◆ TO DO
Everything in the listing below needs restating exactly, apart from the pictures.

◆ SOURCE MATERIAL
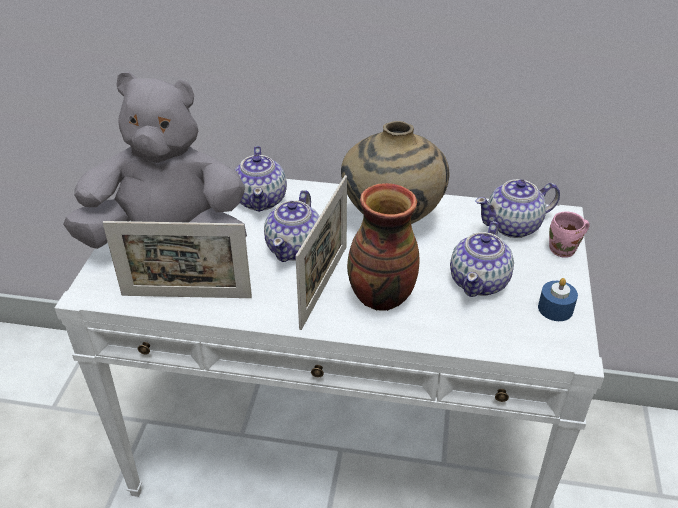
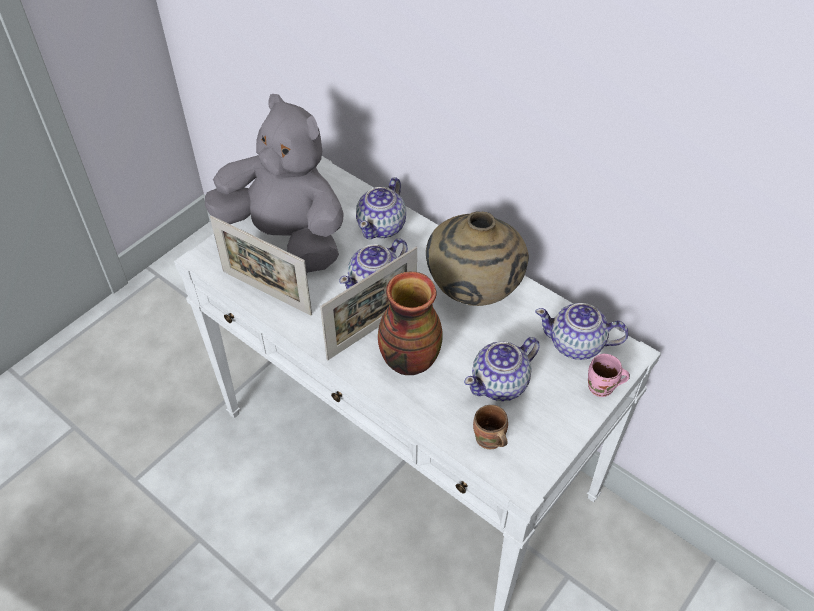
camera: 30 degrees right, 10 degrees up
blue candle [538,278,578,321] -> none
none -> brown mug [473,405,508,449]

◆ REPLY
camera: 30 degrees right, 10 degrees up
blue candle [538,278,578,321] -> none
none -> brown mug [473,405,508,449]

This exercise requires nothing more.